TAXPAYER WATCHDOG GROUP ARGUES THAT NETSCAPE TAKEOVER REVEALS ABSURDITY OF ANTITRUST SUIT AGAINST MICROSOFT | Citizens Against Government Waste

TAXPAYER WATCHDOG GROUP ARGUES THAT NETSCAPE TAKEOVER REVEALS ABSURDITY OF ANTITRUST SUIT AGAINST MICROSOFT

Press Release

For Immediate Release:

Contact: Jim Campi
November 24, 1998(202) 467-5300

 

Washington, D.C. –Citizens Against Government Waste (CAGW) today again questioned the rationale for the Department of Justice’s (DOJ) antitrust suit against the Microsoft Corporation and other actions against high technology companies, including the investigations of Intel and Cisco Systems.  The group argues that American Online’s (AOL) bid to take over Netscape shows the dynamic and highly competitive nature of the high-tech sector of the U.S. economy and the foolishness of claiming that Microsoft – or any other company – maintains a monopoly on any part of the computer industry.
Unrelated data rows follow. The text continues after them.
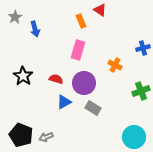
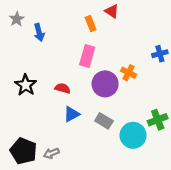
purple circle: (84, 83) -> (105, 84), moved
green cross: (141, 91) -> (158, 120), moved
cyan circle: (134, 137) -> (133, 135), moved

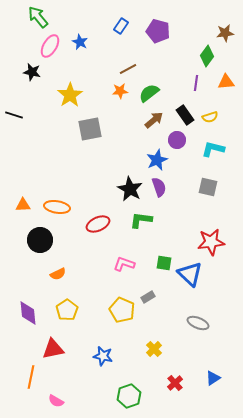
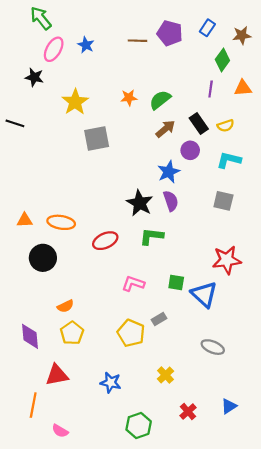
blue rectangle: (121, 26) -> (207, 28), moved
brown line: (128, 69) -> (137, 41), moved, turned 30
orange semicircle: (58, 274) -> (65, 306), moved

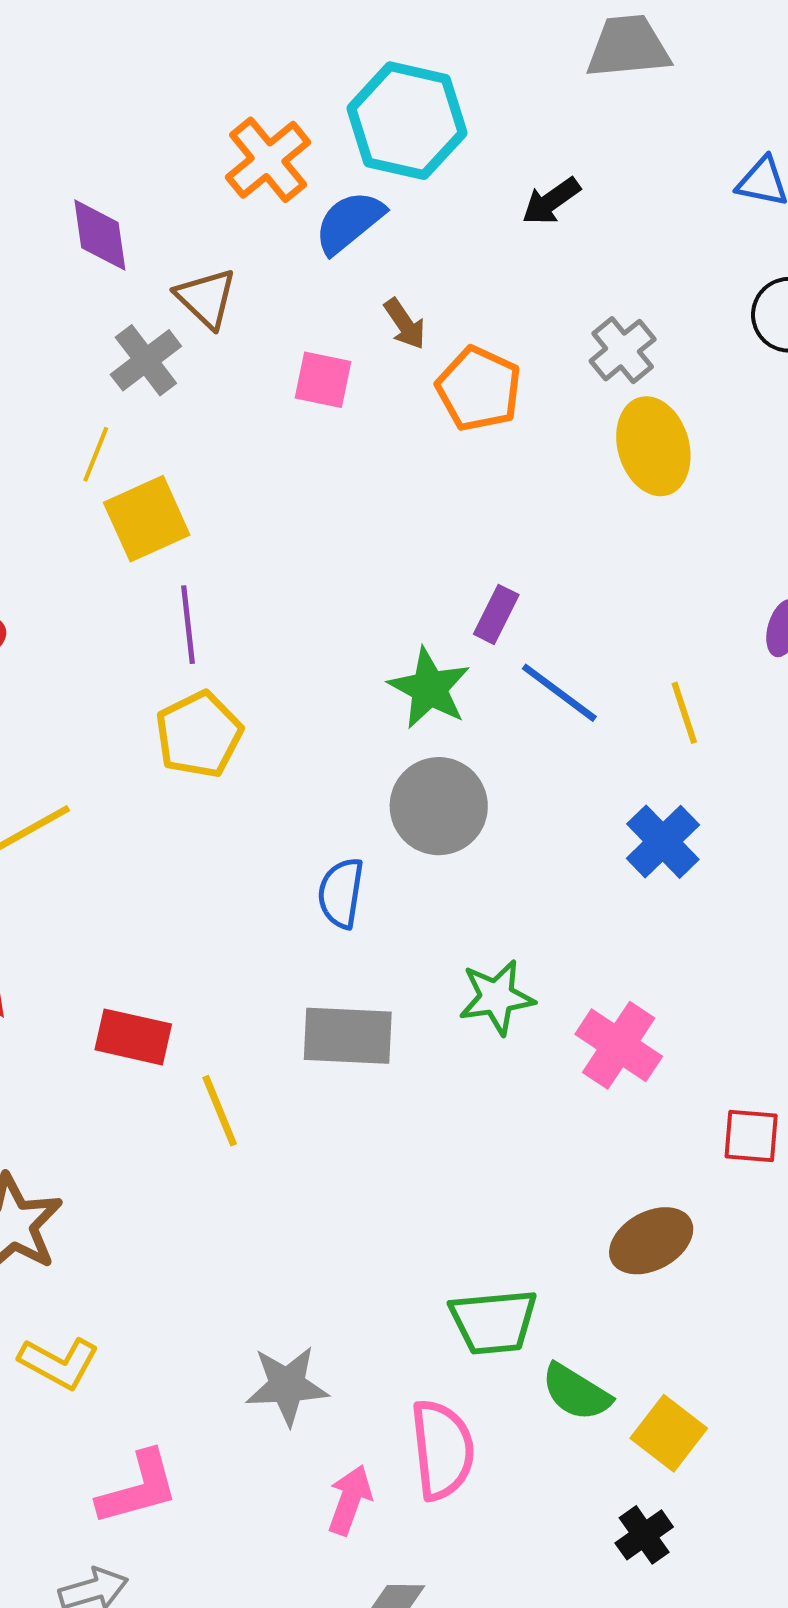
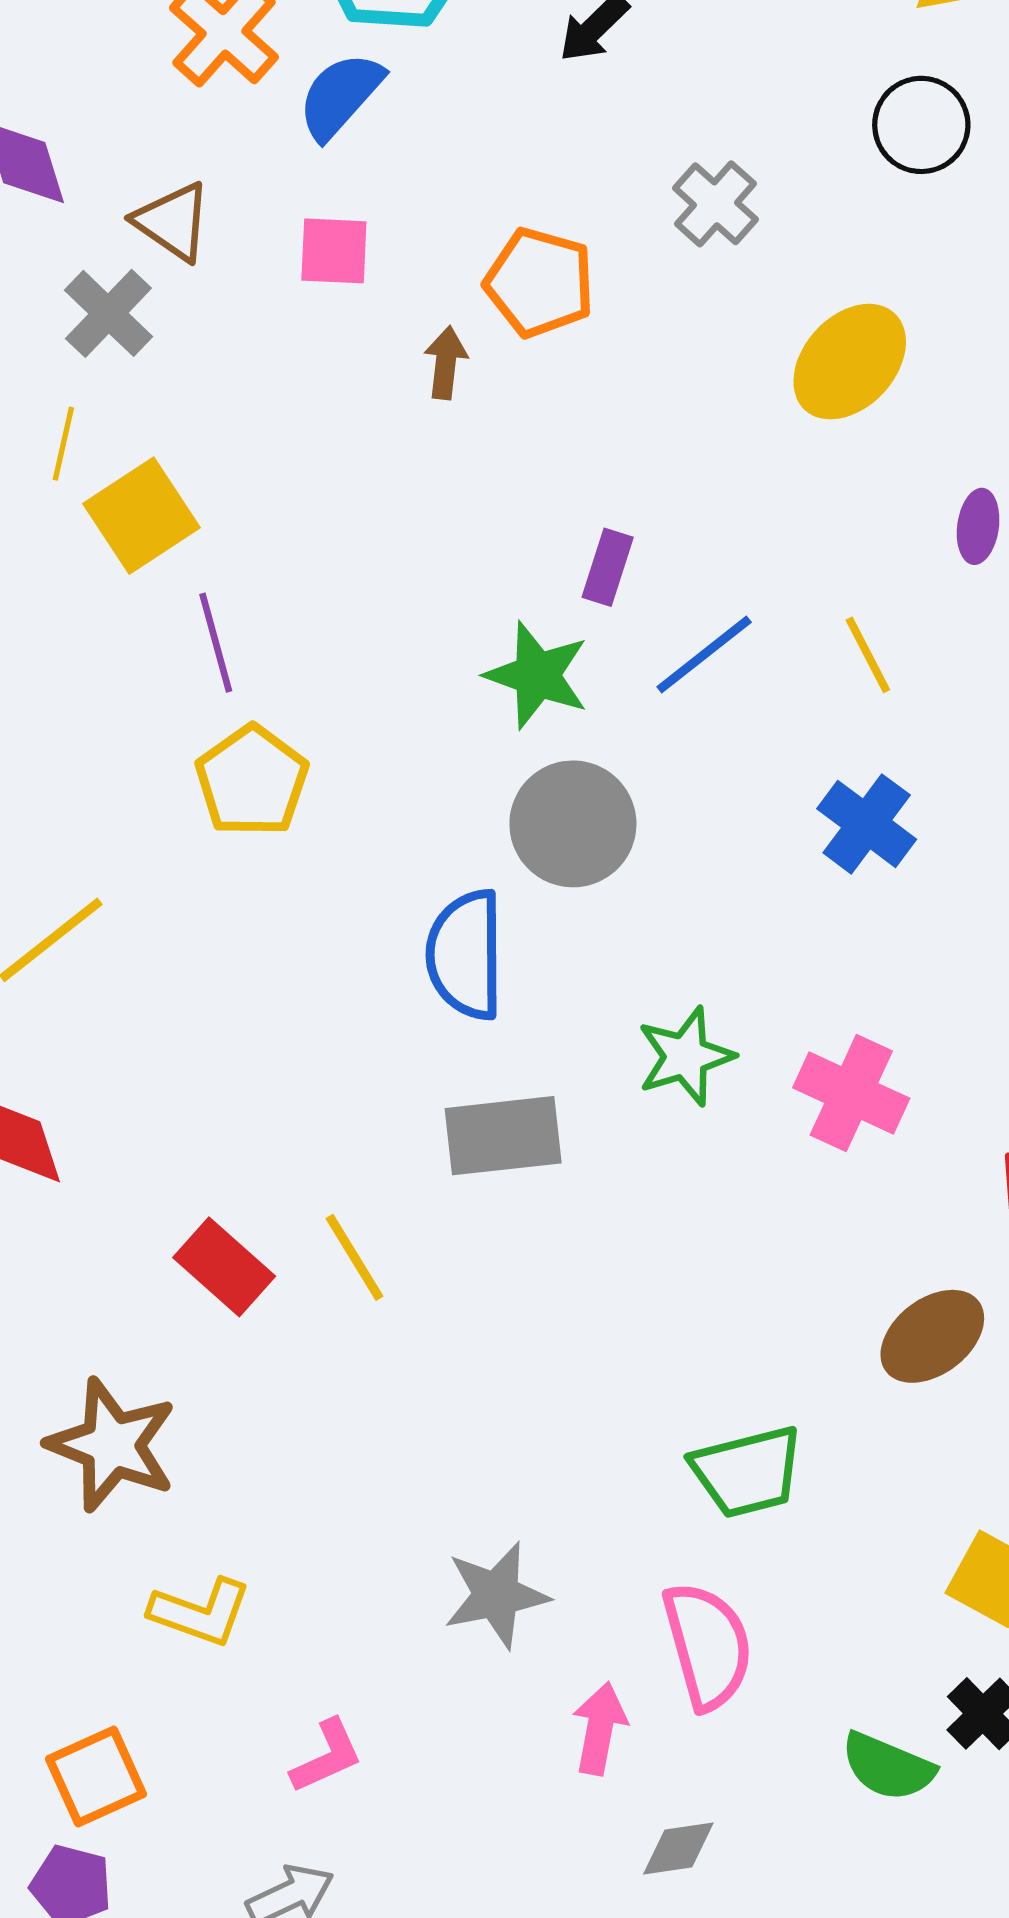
brown arrow: (405, 324) -> (446, 363), moved, turned -130
pink square: (323, 380) -> (334, 251), moved
yellow ellipse: (653, 446) -> (850, 362), moved, turned 68
blue line: (559, 693) -> (704, 654), turned -66
blue semicircle: (341, 893) -> (466, 955), size x1.4
red rectangle: (133, 1037) -> (224, 1267), moved, turned 38
green semicircle: (576, 1392) -> (888, 1767), moved
pink L-shape: (138, 1488) -> (327, 1756), size x0.7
“It is outrageous that the Department of Justice would work to handicap one company in favor of another,” remarked CAGW President Thomas A. Schatz.  “The government’s anti-trust case is about helping Microsoft’s competitors, not helping consumers.”

CAGW’s recent joint poll with the Technology Action Access Coalition demonstrated that the American people have no appetite for a lengthy battle against Microsoft, 83 percent said they consider DOJ’s suit against Microsoft a waste of their hard-earned tax dollars.  The proposed AOL takeover of Netscape reinforces the need to examine the government’s attack on the high tech industry and how much of the taxpayer’s money is being squandered on this effort.  CAGW is already investigating this matter and will issue a special report after the first of the year.
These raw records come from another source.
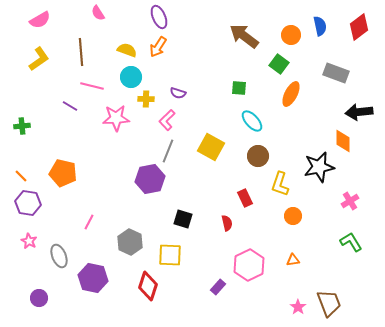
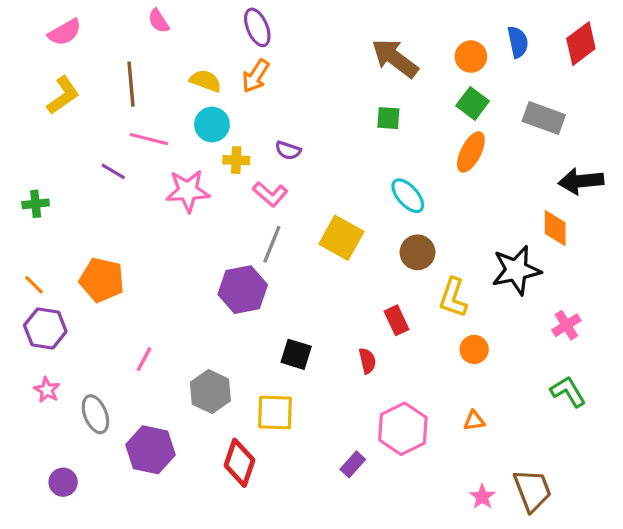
green square: (279, 64) -> (473, 103), moved
green square: (239, 88) -> (388, 118), moved
pink L-shape: (167, 120) -> (270, 194), turned -95

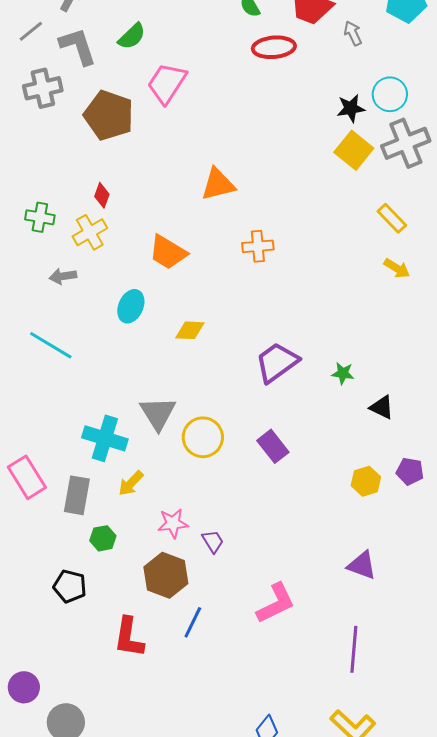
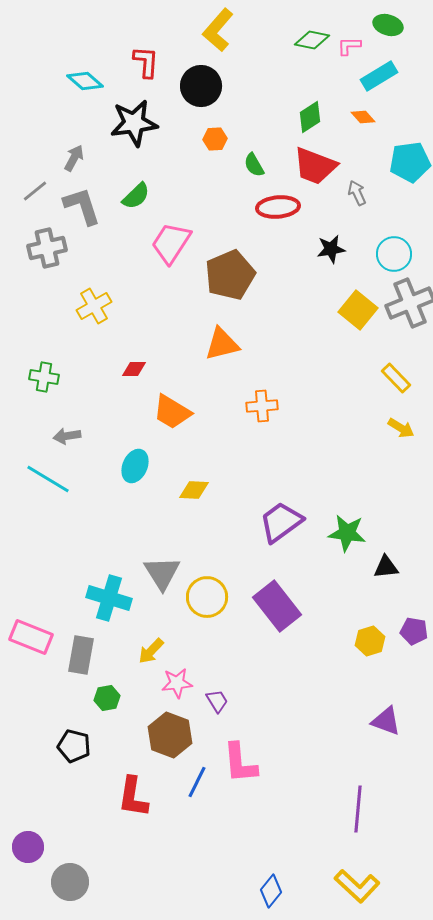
black star: (351, 108) -> (331, 249), moved
brown pentagon: (109, 115) -> (230, 275), moved, turned 30
red diamond: (102, 195) -> (134, 369), moved, turned 70
yellow cross: (90, 232) -> (94, 306), moved
cyan line: (51, 345) -> (48, 479), moved
green star: (343, 373) -> (347, 533), size x1.6
black triangle: (382, 407) -> (386, 567), turned -32
purple rectangle: (273, 446) -> (277, 606), size x1.5
pink rectangle: (27, 477) -> (31, 637), turned -36
yellow arrow: (131, 483) -> (151, 651), moved
purple triangle: (362, 565) -> (386, 721), moved
pink L-shape: (276, 603) -> (240, 763), moved, turned 111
As further evidence of the government’s information gap in regard to the computer industry, on Monday House Government Reform and Oversight Subcommittee on Management, Information, and Technology Chairman Steve Horn (R-Calif.) released his latest report card on the government’s “progress” in solving the Year 2000 problem.  His overall grade was a D.  The inability of the government to fix its own computers, and its obvious lack of knowledge of the dynamics of the high tech industry, demonstrates that there are serious questions about the basis for the lawsuit against Microsoft and actions against Intel and Cisco.

Schatz was quick to note the absurdity of the situation.  He stated, “The irony in the instigation of this lawsuit by Netscape and its coconspirators is this:  When AOL, which will own Netscape, gets too big, will they be next?  If Microsoft’s critics are smart, they would urge the government to stay out of their industry, and ask the heads of all of their companies to come to Washington to fix the government’s computers before many of them crash on January 1, 2000.

The Netscape takeover news, coupled with the previous appeals court decision that Microsoft did not violate its agreement with the government by bundling Internet Explorer with Windows 95, completely undercuts the central point of the government’s current case against Windows 98 and Microsoft.  “With new evidence every day of the weakness in the government’s case, it’s only a matter of whether the government wants to wait 13 years, as it did in the IBM case, or wake up now and get out of the high tech industry for good,” Schatz added.

CAGW is a nonpartisan, nonprofit organization dedicated to eliminating waste, inefficiency, mismanagement and abuse in the federal government.